● TAREA POR REALIZAR
Reproduce sin cambios el fragmento del texto sobre las torres de las Murallas Meriníes que va desde "El problema, explican, es" hasta "sujeten las paredes.".

● TEXTO DE LECTURA
+---+

Las obras de rehabilitación de dos de las torres de las Murallas Meriníes comenzaron de manera oficial ayer, aunque hasta dentro de al menos dos semanas no se verán obreros trabajando en ello.
Ayer se reunieron todos los encargados de dirigir la obra (tanto los arquitectos autores del proyecto como la empresa adjudicataria de las obras), y comenzaron los trabajos previos.
Esta es una actuación de urgencia en el lienzo ‘65B’ de las murallas, situadas cerca de la puerta de Fez, en frente del nuevo aparcamiento. Se trata de dos torres, la número 12 y la número 13. En la primera de estas dos torres, la actuación será de refuerzo del tapial con el que está construida la estructura . “Esa torre no se puede caer más, así que no es algo que sea necesario prevenir”, explicó Pedro Gurriarán, uno de los arquitectos que han realizado el proyecto. Por tanto, la opción tomada ahí será, principalmente, reforzar lo que ya está.
En la torre 13, que aún mantiene gran parte de su altura, la solución será más complicada. “El tapial es uno de los materiales más complicados de restaurar. Es piedra, mortero y tierra, todo materiales de la zona, no hace falta ninguna cantera”, comentó Gurriarán.
El problema, explican, es que aun hoy día no se ha encontrado la forma de hacer un tapial tan resistente como el que hacían en aquella. época. “Parece mentira, pero el suyo es capaz de durar casi mil años, y eso que el mismo porquerizo era el que luego construía la muralla”, cuenta Gurriarán.
Así que la opción que se ha tomado será la de “micropilotar” la torre y “abrazarla por dentro” con otra ‘torre interna’ de hormigón. “Es decir, con una grúa se introducirá por arriba una pequeña máquina que realice las perforaciones, y después meta unas fundas. Luego, eso se rellenará de hormigón y así sujetará la estructura en caso de movimiento”, cuenta Gurriarán. En concreto, serán nueve tubos de hormigón. “Como si claváramos las torres al suelo”, ilustra Gurriarán.Después, en el interior de la torre, se pondrá por dentro el hormigón, de manera que sujeten las paredes.
Esta intervención llega unos veinte años después de una rehabilitación que tuvo lugar a principios de los noventa, pero que no ha dado buen resultado. A partir de ayer, el plazo de ejecución para terminar las obras son cuatro meses. Es decir, estas dos torres de las murallas meriníes deberían estar concluidas a finales de agosto. Estas dos torres son parte de las fortificaciones que rodeaban la ciudad en el siglo XIV, de las que se conservan aproximadamente 400 metros, cuando en su origen tenían unos 1.500 metros en total. Algunos de los lienzos supervivientes están semiocultos en edificios.
Antes de eso, se realizarán unas catas arqueológicas, ya que la ley lo obliga. Sin embargo, se prevé que no salga nada de valor, ya que la piedra madre se encuentra a unos treinta centímetros de profundidad. Sin embargo, es algo a lo que se está obligado por ley, de manera que habrá que realizar las catas.
Por otra parte, el hecho de usar tanto hormigón para realizar una estructura interior no supondrá un perjuicio estético, según explican los arquitectos. “Las torres no están accesibles por dentro, de manera que no se verá nada de todo eso, y por fuera mantendrán su apariencia”, comentó Gurriarán. Indicó también que la empresa que realizará la obra tiene experiencia en restauración de tapiales.

+---+

● DATOS DE PARTIDA

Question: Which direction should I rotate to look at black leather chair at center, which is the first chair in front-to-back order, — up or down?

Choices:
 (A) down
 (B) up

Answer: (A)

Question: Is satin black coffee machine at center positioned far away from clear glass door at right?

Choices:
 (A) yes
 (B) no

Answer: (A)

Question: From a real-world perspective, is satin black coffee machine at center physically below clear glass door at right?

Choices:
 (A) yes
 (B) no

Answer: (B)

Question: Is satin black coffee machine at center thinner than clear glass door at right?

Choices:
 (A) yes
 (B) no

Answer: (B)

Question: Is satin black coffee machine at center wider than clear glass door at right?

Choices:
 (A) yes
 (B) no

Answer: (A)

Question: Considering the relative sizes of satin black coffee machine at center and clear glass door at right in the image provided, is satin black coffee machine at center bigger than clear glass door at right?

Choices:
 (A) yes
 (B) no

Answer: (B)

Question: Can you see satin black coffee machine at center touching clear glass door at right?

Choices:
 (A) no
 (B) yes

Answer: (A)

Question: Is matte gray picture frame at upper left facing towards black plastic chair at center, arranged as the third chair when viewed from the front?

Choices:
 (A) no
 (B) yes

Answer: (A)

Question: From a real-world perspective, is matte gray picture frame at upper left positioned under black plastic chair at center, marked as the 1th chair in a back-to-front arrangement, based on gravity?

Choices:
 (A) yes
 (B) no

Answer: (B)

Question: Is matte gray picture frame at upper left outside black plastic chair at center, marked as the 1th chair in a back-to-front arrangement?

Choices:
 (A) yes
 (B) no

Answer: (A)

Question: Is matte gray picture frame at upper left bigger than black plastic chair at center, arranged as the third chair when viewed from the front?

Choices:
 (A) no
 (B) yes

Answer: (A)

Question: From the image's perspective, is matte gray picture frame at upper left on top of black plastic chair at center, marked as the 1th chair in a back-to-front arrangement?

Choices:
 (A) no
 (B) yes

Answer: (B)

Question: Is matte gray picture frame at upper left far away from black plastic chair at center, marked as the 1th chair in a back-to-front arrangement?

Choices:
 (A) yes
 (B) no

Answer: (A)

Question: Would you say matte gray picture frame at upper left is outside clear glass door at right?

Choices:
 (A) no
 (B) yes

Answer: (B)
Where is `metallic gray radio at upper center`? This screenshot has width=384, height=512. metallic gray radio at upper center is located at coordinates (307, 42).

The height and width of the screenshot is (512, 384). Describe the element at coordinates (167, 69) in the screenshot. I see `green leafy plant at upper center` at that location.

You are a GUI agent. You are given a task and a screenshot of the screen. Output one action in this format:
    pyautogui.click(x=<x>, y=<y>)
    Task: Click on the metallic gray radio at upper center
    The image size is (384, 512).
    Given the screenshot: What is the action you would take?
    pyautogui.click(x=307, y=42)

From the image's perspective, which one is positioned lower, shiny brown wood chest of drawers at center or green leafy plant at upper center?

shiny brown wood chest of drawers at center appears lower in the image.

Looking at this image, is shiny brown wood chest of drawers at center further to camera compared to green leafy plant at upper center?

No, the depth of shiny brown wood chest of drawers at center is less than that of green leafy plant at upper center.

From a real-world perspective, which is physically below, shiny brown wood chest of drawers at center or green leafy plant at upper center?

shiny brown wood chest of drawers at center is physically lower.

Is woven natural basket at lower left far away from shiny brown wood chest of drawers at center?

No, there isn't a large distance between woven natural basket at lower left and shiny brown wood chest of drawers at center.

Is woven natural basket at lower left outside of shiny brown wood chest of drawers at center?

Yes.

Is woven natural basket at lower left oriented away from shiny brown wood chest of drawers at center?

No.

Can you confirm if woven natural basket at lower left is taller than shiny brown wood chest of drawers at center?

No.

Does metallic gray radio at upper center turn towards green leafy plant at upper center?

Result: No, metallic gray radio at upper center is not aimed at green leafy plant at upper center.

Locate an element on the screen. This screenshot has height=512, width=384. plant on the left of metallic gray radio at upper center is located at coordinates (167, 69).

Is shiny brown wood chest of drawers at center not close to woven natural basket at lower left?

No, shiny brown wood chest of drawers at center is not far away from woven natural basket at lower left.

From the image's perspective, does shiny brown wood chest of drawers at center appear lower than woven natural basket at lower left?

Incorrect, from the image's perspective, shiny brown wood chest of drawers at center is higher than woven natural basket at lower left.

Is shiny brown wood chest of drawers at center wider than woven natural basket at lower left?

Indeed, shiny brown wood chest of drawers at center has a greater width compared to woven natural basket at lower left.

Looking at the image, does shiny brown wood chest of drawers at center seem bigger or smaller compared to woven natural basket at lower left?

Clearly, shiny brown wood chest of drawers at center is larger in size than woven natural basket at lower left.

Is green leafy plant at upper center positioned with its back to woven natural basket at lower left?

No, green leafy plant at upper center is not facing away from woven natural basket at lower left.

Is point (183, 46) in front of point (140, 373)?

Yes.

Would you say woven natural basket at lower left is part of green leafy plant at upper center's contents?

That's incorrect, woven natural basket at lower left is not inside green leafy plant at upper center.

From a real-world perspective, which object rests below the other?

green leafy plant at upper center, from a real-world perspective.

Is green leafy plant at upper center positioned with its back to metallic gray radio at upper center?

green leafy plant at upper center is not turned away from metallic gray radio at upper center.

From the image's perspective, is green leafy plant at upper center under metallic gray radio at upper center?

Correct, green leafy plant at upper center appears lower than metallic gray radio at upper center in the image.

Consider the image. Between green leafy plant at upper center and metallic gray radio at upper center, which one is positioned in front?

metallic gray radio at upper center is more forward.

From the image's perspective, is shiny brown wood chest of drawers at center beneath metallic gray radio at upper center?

+---+

● RESULTADO A CONTINUACIÓN
El problema, explican, es que aun hoy día no se ha encontrado la forma de hacer un tapial tan resistente como el que hacían en aquella. época. “Parece mentira, pero el suyo es capaz de durar casi mil años, y eso que el mismo porquerizo era el que luego construía la muralla”, cuenta Gurriarán.
Así que la opción que se ha tomado será la de “micropilotar” la torre y “abrazarla por dentro” con otra ‘torre interna’ de hormigón. “Es decir, con una grúa se introducirá por arriba una pequeña máquina que realice las perforaciones, y después meta unas fundas. Luego, eso se rellenará de hormigón y así sujetará la estructura en caso de movimiento”, cuenta Gurriarán. En concreto, serán nueve tubos de hormigón. “Como si claváramos las torres al suelo”, ilustra Gurriarán.Después, en el interior de la torre, se pondrá por dentro el hormigón, de manera que sujeten las paredes.